* _TASK REQUIREMENTS_:
1) Check each statement against the Ask Martha interview and mark it yes or no, quoting the exact words from the interview that decide it: (a) Crusher Davis is a former football player; (b) Anastasia was researching the column for the Chronicle; (c) Martha says most readers know the columnist is male.
2) Pick up the Ask Martha interview right after its last line and carry the exchange on for a few more turns.
** start of TEXT **
Prize-winning mystery writer William S. Shepard writes the Diplomatic Mystery series, mirroring his own career in the Foreign Service. He is also the author of two collections of short stories that feature amateur sleuth Crusher Davis, a former football player who now writes the “Ask Martha” advice column for a local newspaper. Read more about William and his books at his website.
When I first heard about “Ask Martha,” I thought it would be cool to interview her, but as you can see, the interview didn’t go exactly as planned—AP
Anastasia: Excuse me, but I thought that this was the desk of the columnist who writes “Ask Martha.”
Martha: It is. I guess that I didn’t fit your mental image. Most readers don’t know that I am 6 foot six, 265 pounds, and decidedly male!
Anastasia: Why are you writing the “Ask Martha” column for the Chronicle? I mean, when I started to research this column for American Woman magazine about “Up and Coming Women Reporters and Editors,” you were not exactly what I had in mind. What’s your real name, by the way?
Martha: Locally I’m known as “Crusher” Davis. I got that name from my football playing days.
Anastasia: What on earth are you doing writing an advice column?
** end of TEXT **
** start of STORED DATA **
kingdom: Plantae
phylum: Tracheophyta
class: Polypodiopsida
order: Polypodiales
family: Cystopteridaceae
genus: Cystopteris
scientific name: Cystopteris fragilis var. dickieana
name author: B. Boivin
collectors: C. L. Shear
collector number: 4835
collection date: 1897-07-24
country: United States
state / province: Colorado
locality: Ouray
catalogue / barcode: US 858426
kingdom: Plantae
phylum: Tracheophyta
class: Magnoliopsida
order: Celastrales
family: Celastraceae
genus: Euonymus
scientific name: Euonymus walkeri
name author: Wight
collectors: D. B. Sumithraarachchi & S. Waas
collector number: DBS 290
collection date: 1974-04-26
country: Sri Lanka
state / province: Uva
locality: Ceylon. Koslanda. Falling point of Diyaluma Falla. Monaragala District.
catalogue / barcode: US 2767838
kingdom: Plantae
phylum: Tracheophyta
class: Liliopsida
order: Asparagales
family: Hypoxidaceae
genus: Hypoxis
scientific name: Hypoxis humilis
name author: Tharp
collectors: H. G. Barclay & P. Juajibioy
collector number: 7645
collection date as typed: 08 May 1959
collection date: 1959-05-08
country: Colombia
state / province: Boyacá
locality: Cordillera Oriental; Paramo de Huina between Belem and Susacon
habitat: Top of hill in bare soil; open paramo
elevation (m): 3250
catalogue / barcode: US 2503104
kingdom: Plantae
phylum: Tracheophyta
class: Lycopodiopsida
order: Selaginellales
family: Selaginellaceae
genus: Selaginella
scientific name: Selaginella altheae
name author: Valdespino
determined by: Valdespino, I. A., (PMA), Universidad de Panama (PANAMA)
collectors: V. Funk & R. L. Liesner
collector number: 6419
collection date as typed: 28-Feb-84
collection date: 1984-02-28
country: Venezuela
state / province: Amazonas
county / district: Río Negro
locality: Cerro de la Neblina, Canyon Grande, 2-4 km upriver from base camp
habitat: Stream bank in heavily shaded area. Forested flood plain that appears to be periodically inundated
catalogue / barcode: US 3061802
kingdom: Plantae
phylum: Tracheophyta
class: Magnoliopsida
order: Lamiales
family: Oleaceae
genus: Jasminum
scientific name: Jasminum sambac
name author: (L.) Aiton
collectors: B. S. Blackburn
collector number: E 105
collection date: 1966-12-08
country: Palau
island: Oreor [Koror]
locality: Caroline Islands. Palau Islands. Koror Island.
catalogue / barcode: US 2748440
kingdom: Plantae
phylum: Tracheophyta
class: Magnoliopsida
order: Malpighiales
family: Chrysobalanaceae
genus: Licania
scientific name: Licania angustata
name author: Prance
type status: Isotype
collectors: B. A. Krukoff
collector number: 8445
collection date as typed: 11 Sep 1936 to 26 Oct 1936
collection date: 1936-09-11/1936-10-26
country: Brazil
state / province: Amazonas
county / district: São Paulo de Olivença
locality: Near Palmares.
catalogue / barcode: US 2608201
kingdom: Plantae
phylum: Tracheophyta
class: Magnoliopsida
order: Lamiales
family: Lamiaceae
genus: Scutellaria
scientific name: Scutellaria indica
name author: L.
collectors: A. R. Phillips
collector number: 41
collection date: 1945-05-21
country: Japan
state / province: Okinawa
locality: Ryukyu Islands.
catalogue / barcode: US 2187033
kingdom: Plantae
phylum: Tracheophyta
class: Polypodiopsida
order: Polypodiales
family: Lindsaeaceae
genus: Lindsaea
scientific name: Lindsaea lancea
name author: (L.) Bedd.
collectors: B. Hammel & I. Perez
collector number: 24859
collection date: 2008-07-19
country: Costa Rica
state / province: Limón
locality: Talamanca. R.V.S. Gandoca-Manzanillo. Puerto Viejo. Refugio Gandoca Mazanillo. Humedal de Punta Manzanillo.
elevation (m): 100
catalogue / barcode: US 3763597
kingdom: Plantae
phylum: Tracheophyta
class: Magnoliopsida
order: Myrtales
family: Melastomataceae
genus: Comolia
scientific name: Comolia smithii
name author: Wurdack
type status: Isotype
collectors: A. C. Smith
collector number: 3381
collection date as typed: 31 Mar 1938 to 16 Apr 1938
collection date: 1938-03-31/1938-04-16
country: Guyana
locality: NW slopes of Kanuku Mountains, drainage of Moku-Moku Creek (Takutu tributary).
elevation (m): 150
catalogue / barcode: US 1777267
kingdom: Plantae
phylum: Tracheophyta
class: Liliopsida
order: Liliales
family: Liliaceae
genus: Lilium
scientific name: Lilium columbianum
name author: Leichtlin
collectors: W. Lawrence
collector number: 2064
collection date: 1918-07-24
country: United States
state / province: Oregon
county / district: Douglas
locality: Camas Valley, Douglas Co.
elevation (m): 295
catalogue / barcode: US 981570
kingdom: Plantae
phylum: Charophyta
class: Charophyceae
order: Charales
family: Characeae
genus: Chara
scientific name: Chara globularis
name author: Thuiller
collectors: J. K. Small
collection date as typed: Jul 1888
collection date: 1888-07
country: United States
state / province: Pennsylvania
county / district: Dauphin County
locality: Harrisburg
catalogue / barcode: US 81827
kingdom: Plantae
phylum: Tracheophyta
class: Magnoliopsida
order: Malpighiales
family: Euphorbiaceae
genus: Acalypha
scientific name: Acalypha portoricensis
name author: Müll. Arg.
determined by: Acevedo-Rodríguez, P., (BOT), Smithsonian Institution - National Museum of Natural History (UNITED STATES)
** end of STORED DATA **
* _THE ANSWERS_:
1)
(a) Yes: "a former football player who now writes the “Ask Martha” advice column"
(b) No: "research this column for American Woman magazine"
(c) No: "Most readers don’t know that I am 6 foot six, 265 pounds, and decidedly male!"

2)
Martha: It’s a job. Matter of fact, it was the only job at the Chronicle when I started some six months ago. Since then, the Business Editor slot opened up, and my Editor, James Carstairs, picked me for that job. But the advice column is something that I really enjoy. Since I was a kid, people have confided in me. They still do. That’s the quality that Carstairs was looking for when he interviewed me for the job. But he did say that he wondered if I’d be accepted writing the advice column under my own name. So we kind of together came up with the idea that I’d write under the “Ask Martha” pen name.
I should have mentioned that the original “Ask Martha” really was named Martha, and she wrote the column for years and years. When she left for Arizona, the job was open. People kind of assume that she may be still on the job. But I hope not. I think that I give better advice! Anyway, it’s a good use of my Journalism major.
Anastasia: Just how do you keep your cover? I should think that your readers would easily figure out who really writes the “Ask Martha” column.
Martha: It’s all done by the column. People read it and send email replies and comments. And in a small town, people do tell you the darndest things. So mostly, Martha never interviews people. Advice columnists don’t, as a rule, as you know. When I have to do an interview, it can be in my Business Editor guise. But often, what I hear from readers in answer to the questions that I ask them is helpful in solving our local mysteries.
Anastasia: Doesn’t all this annoy the police?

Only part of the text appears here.